Yes, this movie could be retitled Revenge of the Aborted Fetus, because Diane's failed abortion is now a grown-up freak named Cletus, who dresses in a black cloak like the Grim Reaper and covers his deformed face with bandages like the Invisible Man. He shows up on the family's doorstep looking for love and acceptance, but when he's turned away (maybe because he's a scary-looking interloper who starts talking about this woman's abortion from 20 years ago?), he turns violent, killing the family members one by one in gruesome (but not particularly well-staged) ways, while laying the guilt on Diane for her decision to terminate her pregnancy. Also, Diane's son Jerry (Gerard Odwyer) has Down syndrome, and it's revealed that Cletus has it, too, which was the reason that Diane decided to have the abortion.

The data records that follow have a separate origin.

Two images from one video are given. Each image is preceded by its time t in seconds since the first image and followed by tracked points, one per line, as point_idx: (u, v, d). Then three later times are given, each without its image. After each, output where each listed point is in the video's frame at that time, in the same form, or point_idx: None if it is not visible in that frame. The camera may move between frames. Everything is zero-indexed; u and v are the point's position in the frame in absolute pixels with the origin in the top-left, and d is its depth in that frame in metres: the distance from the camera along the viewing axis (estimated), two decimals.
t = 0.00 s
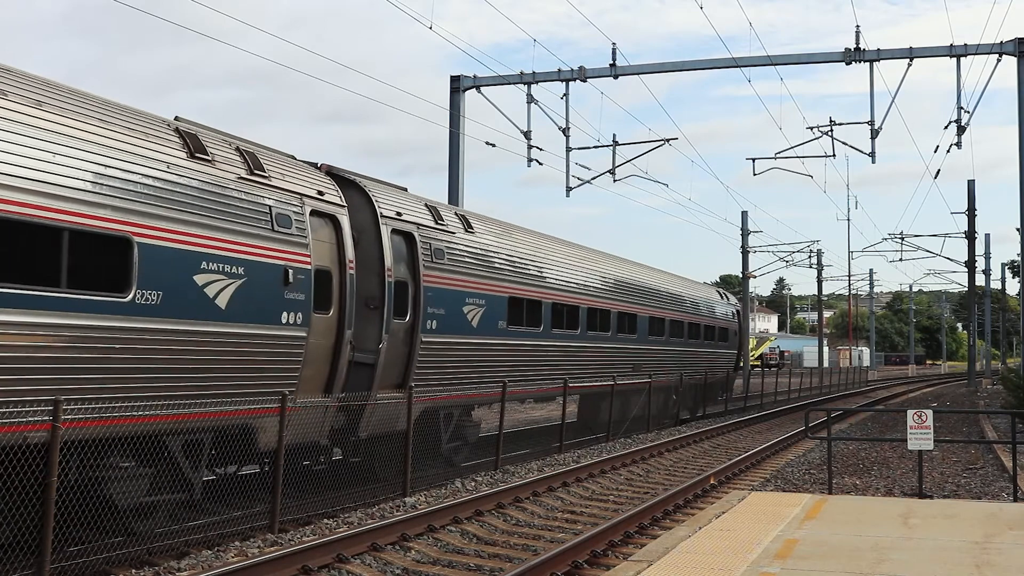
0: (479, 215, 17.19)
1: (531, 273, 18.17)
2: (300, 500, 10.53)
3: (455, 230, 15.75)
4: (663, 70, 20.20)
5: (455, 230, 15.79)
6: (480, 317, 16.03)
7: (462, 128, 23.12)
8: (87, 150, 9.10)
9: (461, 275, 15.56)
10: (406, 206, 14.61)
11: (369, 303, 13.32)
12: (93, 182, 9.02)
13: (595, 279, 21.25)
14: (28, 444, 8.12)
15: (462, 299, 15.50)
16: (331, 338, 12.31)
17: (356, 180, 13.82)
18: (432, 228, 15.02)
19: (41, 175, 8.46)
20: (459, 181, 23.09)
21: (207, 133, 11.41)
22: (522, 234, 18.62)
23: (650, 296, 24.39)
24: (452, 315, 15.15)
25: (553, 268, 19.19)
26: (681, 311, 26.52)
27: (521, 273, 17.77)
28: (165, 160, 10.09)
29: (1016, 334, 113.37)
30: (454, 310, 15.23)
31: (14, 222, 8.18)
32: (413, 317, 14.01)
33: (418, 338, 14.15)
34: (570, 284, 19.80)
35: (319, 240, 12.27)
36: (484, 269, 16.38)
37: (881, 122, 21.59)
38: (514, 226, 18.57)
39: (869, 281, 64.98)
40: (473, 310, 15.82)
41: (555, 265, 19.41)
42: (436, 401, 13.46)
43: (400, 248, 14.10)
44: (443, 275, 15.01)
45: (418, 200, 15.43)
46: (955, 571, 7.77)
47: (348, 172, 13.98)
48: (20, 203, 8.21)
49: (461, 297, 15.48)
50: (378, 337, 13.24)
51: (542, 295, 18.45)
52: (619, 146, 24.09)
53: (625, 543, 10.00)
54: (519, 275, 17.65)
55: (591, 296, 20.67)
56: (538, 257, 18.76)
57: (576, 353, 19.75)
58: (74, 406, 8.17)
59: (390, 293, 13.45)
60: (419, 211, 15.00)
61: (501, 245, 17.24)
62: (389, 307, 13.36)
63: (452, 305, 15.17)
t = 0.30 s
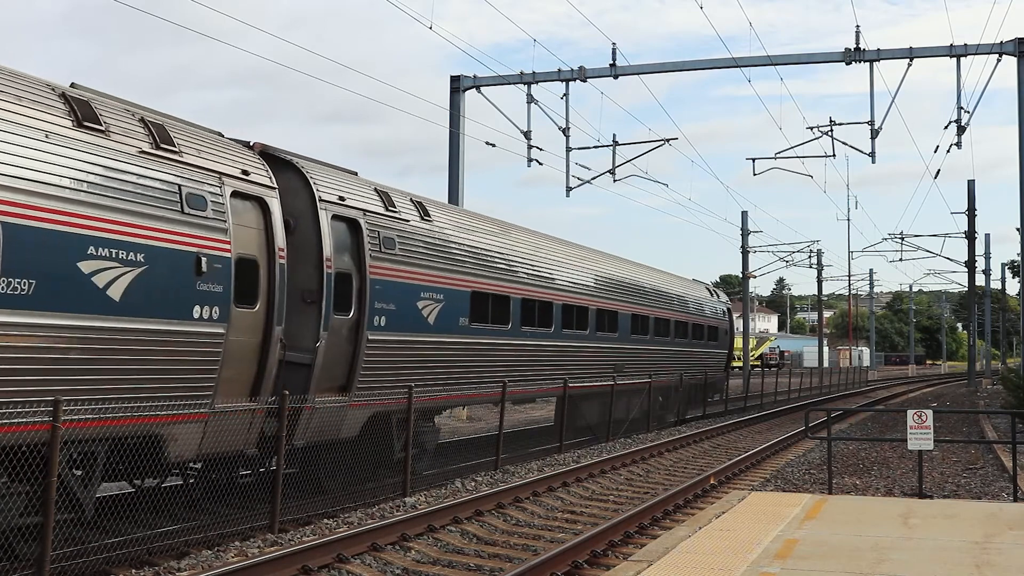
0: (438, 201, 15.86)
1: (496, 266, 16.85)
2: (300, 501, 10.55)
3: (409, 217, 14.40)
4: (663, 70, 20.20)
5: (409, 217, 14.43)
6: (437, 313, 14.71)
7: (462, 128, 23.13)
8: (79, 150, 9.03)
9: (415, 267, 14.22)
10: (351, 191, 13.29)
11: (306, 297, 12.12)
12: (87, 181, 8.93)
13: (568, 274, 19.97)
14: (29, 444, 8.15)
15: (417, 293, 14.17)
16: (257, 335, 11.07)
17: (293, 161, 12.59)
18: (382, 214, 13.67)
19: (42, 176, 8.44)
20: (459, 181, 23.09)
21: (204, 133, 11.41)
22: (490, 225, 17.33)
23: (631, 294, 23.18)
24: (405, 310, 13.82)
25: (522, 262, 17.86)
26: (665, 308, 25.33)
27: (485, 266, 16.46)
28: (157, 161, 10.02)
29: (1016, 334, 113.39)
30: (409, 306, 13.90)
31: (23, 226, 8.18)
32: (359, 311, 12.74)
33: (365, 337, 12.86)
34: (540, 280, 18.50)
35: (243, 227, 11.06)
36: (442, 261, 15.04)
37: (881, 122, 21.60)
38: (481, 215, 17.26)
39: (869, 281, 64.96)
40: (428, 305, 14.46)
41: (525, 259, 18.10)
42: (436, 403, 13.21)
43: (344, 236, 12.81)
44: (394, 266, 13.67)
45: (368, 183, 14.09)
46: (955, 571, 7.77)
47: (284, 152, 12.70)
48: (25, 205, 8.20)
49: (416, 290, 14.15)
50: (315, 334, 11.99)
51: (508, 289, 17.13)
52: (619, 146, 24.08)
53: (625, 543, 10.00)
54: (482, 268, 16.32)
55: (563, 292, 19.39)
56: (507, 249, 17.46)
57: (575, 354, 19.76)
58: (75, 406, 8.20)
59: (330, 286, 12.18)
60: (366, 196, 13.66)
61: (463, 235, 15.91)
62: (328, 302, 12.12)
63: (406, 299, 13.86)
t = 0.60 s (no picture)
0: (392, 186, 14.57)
1: (461, 258, 15.62)
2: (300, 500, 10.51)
3: (356, 202, 13.14)
4: (663, 70, 20.20)
5: (356, 202, 13.15)
6: (388, 307, 13.46)
7: (461, 128, 23.12)
8: (74, 150, 8.98)
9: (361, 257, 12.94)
10: (287, 171, 12.03)
11: (230, 289, 10.80)
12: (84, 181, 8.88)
13: (541, 268, 18.74)
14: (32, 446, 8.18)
15: (362, 286, 12.89)
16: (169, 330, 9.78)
17: (217, 138, 11.27)
18: (323, 198, 12.41)
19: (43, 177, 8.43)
20: (459, 181, 23.10)
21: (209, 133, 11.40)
22: (454, 213, 16.07)
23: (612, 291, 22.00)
24: (349, 305, 12.56)
25: (489, 253, 16.61)
26: (648, 305, 24.13)
27: (447, 257, 15.22)
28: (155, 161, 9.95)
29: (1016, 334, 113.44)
30: (353, 300, 12.64)
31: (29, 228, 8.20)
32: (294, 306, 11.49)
33: (301, 335, 11.59)
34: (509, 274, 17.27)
35: (151, 208, 9.74)
36: (395, 251, 13.79)
37: (881, 122, 21.60)
38: (444, 203, 16.00)
39: (869, 281, 64.97)
40: (377, 298, 13.21)
41: (494, 250, 16.89)
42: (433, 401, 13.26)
43: (278, 222, 11.54)
44: (336, 255, 12.41)
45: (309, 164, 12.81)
46: (956, 571, 7.76)
47: (208, 130, 11.42)
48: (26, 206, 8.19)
49: (361, 282, 12.88)
50: (241, 331, 10.70)
51: (471, 283, 15.88)
52: (619, 147, 24.07)
53: (625, 542, 10.00)
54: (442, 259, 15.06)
55: (534, 287, 18.18)
56: (473, 239, 16.21)
57: (575, 354, 19.77)
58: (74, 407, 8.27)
59: (259, 277, 10.90)
60: (305, 177, 12.39)
61: (421, 222, 14.65)
62: (256, 295, 10.84)
63: (351, 293, 12.61)
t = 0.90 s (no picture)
0: (340, 170, 13.37)
1: (419, 249, 14.43)
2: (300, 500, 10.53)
3: (293, 185, 11.96)
4: (663, 70, 20.20)
5: (292, 185, 11.97)
6: (332, 300, 12.28)
7: (462, 128, 23.13)
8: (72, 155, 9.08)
9: (298, 246, 11.74)
10: (208, 148, 10.88)
11: (138, 280, 9.65)
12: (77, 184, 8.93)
13: (513, 262, 17.58)
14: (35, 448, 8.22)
15: (300, 278, 11.69)
16: (60, 325, 8.76)
17: (125, 111, 10.10)
18: (252, 179, 11.26)
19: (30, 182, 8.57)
20: (459, 181, 23.09)
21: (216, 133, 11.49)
22: (414, 200, 14.87)
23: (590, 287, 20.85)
24: (284, 299, 11.37)
25: (452, 244, 15.44)
26: (631, 302, 23.00)
27: (403, 248, 14.03)
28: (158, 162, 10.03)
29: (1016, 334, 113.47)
30: (289, 292, 11.45)
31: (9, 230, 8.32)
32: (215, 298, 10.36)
33: (225, 332, 10.43)
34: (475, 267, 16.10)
35: (34, 185, 8.65)
36: (342, 240, 12.60)
37: (881, 122, 21.58)
38: (402, 189, 14.80)
39: (869, 281, 64.94)
40: (318, 292, 12.00)
41: (459, 241, 15.71)
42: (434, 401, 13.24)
43: (198, 205, 10.43)
44: (267, 243, 11.21)
45: (238, 143, 11.63)
46: (955, 571, 7.77)
47: (116, 100, 10.25)
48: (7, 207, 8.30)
49: (299, 274, 11.68)
50: (150, 327, 9.55)
51: (432, 277, 14.69)
52: (619, 146, 24.05)
53: (625, 543, 10.01)
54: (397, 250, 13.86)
55: (503, 281, 17.02)
56: (435, 228, 15.01)
57: (575, 354, 19.77)
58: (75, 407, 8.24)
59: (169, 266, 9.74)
60: (233, 156, 11.24)
61: (373, 209, 13.47)
62: (169, 285, 9.70)
63: (288, 285, 11.45)
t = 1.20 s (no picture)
0: (279, 151, 12.30)
1: (374, 238, 13.36)
2: (300, 500, 10.53)
3: (221, 166, 10.92)
4: (663, 70, 20.20)
5: (219, 164, 10.92)
6: (268, 293, 11.19)
7: (462, 128, 23.13)
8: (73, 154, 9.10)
9: (225, 232, 10.64)
10: (120, 123, 9.87)
11: (28, 268, 8.68)
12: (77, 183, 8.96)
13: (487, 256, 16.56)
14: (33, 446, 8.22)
15: (230, 268, 10.61)
16: None
17: (16, 77, 9.09)
18: (167, 157, 10.21)
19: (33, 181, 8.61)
20: (459, 181, 23.09)
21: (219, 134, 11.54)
22: (368, 185, 13.81)
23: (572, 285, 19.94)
24: (207, 288, 10.28)
25: (415, 233, 14.37)
26: (617, 300, 22.03)
27: (356, 235, 12.95)
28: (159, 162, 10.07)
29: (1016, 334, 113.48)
30: (212, 283, 10.35)
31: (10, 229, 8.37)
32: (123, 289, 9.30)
33: (166, 329, 9.73)
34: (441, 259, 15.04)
35: None
36: (280, 225, 11.51)
37: (881, 122, 21.58)
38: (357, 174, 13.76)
39: (869, 281, 64.91)
40: (251, 283, 10.92)
41: (422, 231, 14.62)
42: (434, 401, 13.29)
43: (103, 183, 9.39)
44: (186, 229, 10.11)
45: (156, 118, 10.59)
46: (955, 571, 7.77)
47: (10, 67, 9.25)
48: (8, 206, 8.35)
49: (227, 263, 10.59)
50: (37, 322, 8.54)
51: (387, 268, 13.56)
52: (619, 146, 24.02)
53: (625, 543, 10.01)
54: (349, 239, 12.77)
55: (475, 277, 15.99)
56: (394, 215, 13.92)
57: (574, 354, 19.78)
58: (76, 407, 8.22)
59: (61, 251, 8.73)
60: (153, 134, 10.26)
61: (318, 194, 12.40)
62: (61, 275, 8.71)
63: (214, 274, 10.37)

So writer-director Craig Anderson uses the mentally disabled as a tool for the movie's political agenda, in the same way he uses blood and guts. He does at least try to generate suspense, but the movie is shot with so much shaky camera movement that it's often difficult to follow the action, especially after Cletus cuts the power to the house. Anderson foreshadows weak spots for certain characters only to toss them aside in favor of basic hacking and slashing as each one gets killed, and a lot of the violence happens offscreen, with just a loud crunch and a splash of blood. Like the 2006 Black Christmas, Red Christmas bathes many of its scenes in Dario Argento-style reds and greens as if from Christmas lights, but here the effect is mostly just to make the scenes harder to see.
Even though Cletus is a remorseless killer, the ending gives him a kind of moral high ground (thanks to the heavy-handed device of one of Diane's daughters going into labor during the attack), implying that this murderer may somehow be morally superior to the heathens he hacked up. And after reducing a complex political issue to severed limbs and bashed-in heads, Anderson has the gall to throw in "further viewing" and "further reading" in the end credits, ostensibly representing both sides, as if he's some kind of political science professor. It's nearly as off-putting as all the nasty violence that comes before it.